En 1558, Pieter Brueghel, dit l'Ancien, dessine l'orgueil sous plusieurs facettes. En observant Superbia (orgueil en latin), l'une des œuvres de sa série sur les sept péchés capitaux, notre regard se pose d'un détail étrange à un autre : un homme, travesti en femme, semble y avoir domestiqué un paon et regarde, avec vanité, son reflet dans une glace; un marchand sur une chaise suce délicatement le pouce de son coiffeur; une grenouille, revêtant les habits d'un cardinal, admoneste une jeune fille nue; des démons abondent; des gens tombent dans de grandes marmites en fer; on y voit même une pièce de théâtre qui se déroule dans une étrange salle de spectacle suspendue à un arbre et digne de l'architecte Frank Gehry. Brueghel avait vu juste, l'orgueil est un péché qui se dissimule sous de nombreux masques. En 2016, l'orgueil est le moteur de bien des industries. Où en seraient les réseaux sociaux sans l'absence d'humilité? L'orgueil est de notre temps. Dans ce numéro de Zinc, l'orgueil prend ses aises. Sous la plume de Penny Auerbach il s'infiltre dans une taverne du quartier Rosemont. Dans le texte de Marjolaine Deschênes et d'Olivier Gamelin, il devient le portrait défigurant ceux qui correspondent comme si leurs lettres s'adressaient à eux-mêmes. Chez Pierre-Luc Landry, l'orgueil nous transporte d'un souffle sous les fragments d'un météore pendu au-dessus de nos têtes comme une épée de Damoclès. Cet orgueil, on le fuit en sautant dans un train filant sur le parcours tracé par Catherine Dupont-Chénier. Dans une nouvelle de Kate Cayley, une jeune mère de quatre enfants est confrontée à son sentiment d'inadéquation lors de la planification d'une fête de quartier. Puis, pour refaire surface et ébrouer un peu cet orgueil de sur nos épaules, rien de tel qu'un entretien avec Mélissa Verreault, signé par Daniel Grenier, et un portrait de Kiva Stimac, artisane de l'impression, par Anna Leventhal et traduit de l'anglais par Bertrand Busson.

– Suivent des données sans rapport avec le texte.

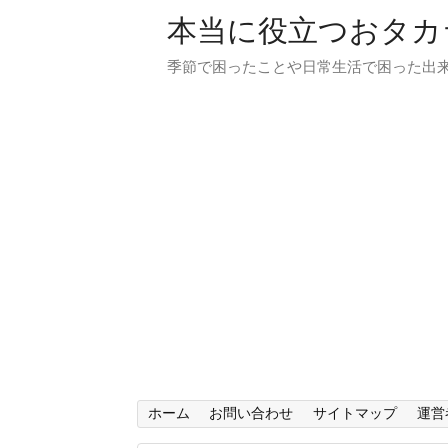
本当に役立つおタカ
季節で困ったことや日常生活で困った出来
ホーム
お問い合わせ
サイトマップ
運営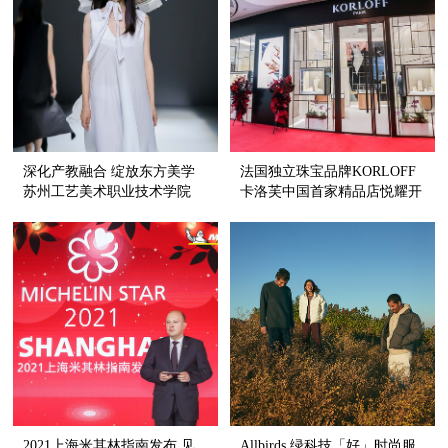
深化产教融合 绽放东方美学
法国独立珠宝品牌KORLOFF
苏州工艺美术职业技术学院
卡洛芙中国首家精品店悦耀开
SGM ART · MOUSE JI 再度亮
幕
相中国国际时装周
2021上海米其林指南发布 见
Allbirds 绿科技「好」时尚服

La photographe Mária Švarbová que nous présentons dans ce numéro est née en Slovaquie en 1988. Depuis la fin de ses études en conservation-restauration d'œuvres d'art et archéologie, elle se dévoue entièrement à l'art photographique. L'excellence de son travail fut récompensée de la médaille d'or à l'un des plus importants salons de la photographie, le Trienberg Super Circuit, en Autriche. Ses œuvres sont exposées dans plus de 80 galeries à travers le monde. On plonge dans une photographie de Mária Švarbová un peu comme on entrerait dans un étrange musée de cire. Les personnages y sont figés, à tout jamais, non pas dans un élan capturé de justesse, dans la vitesse et le mouvement, mais dans une pose orchestrée de main de maître, lente et glacée, figée, nous rappelant que la photographie est un art, et pas seulement une impression de la réalité. Les photos de Švarbová sont des sculptures où la lumière prend le rôle du burin qui érode lentement les corps, tout doucement, un reflet feutré à la fois. En les observant, on a cette impression que si l'on y revient dans cent ans, dans mille ans, que le temps et la lumière, à l'intérieur du cadre, auront grugé les masses et percé les corps, que même la couleur aura disparu, de plus en plus pastel, de plus en plus pâle, de plus en plus transparente et éthérée. Cette impression est peut-être due au fait que, plus Švarbová perfectionne son art, plus ses photos deviennent minimalistes, statiques et épurées de la moindre empreinte émotive. Tandis qu'à l'intérieur du cadre son art se fige lentement; à l'extérieur, il est en plein essor.